• **WHAT NEEDS TO BE DONE**:
From the data below, return the exact lines starting at the line containing "left ear: (94, 52)" and ending at the line containing "right hip: (62, 145)", both included, and nothing else.

• **DATA FOR PROCESSING**:
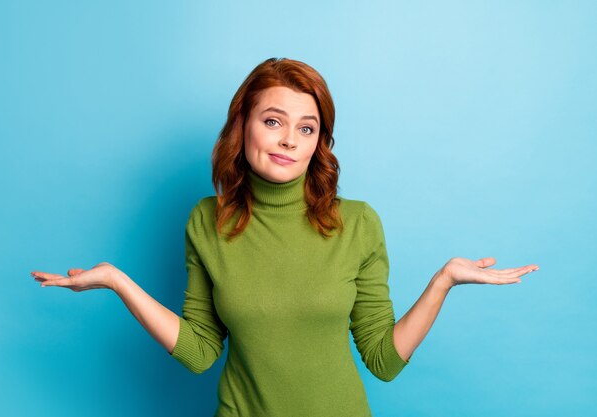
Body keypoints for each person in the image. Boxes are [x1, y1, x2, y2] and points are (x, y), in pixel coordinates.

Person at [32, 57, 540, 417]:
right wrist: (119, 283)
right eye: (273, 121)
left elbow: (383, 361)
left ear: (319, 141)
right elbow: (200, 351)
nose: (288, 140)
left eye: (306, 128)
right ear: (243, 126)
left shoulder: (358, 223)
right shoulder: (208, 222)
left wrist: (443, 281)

* * *

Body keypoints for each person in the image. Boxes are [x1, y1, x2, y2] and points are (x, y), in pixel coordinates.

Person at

* * *

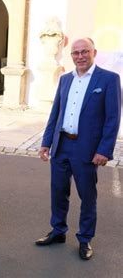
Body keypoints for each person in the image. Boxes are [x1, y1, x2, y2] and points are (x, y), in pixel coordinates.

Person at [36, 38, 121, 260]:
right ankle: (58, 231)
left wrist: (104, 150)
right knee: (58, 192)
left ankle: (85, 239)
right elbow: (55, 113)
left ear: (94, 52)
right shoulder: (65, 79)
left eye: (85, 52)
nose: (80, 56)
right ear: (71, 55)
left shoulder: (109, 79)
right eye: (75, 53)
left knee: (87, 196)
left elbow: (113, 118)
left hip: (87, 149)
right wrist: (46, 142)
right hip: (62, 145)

• **OUTPUT OF THE EXERCISE**:
left ear: (94, 52)
right shoulder: (65, 79)
left eye: (85, 52)
nose: (80, 56)
right ear: (71, 55)
left shoulder: (109, 79)
right eye: (75, 53)
left knee: (87, 196)
left elbow: (113, 118)
left hip: (87, 149)
right wrist: (46, 142)
right hip: (62, 145)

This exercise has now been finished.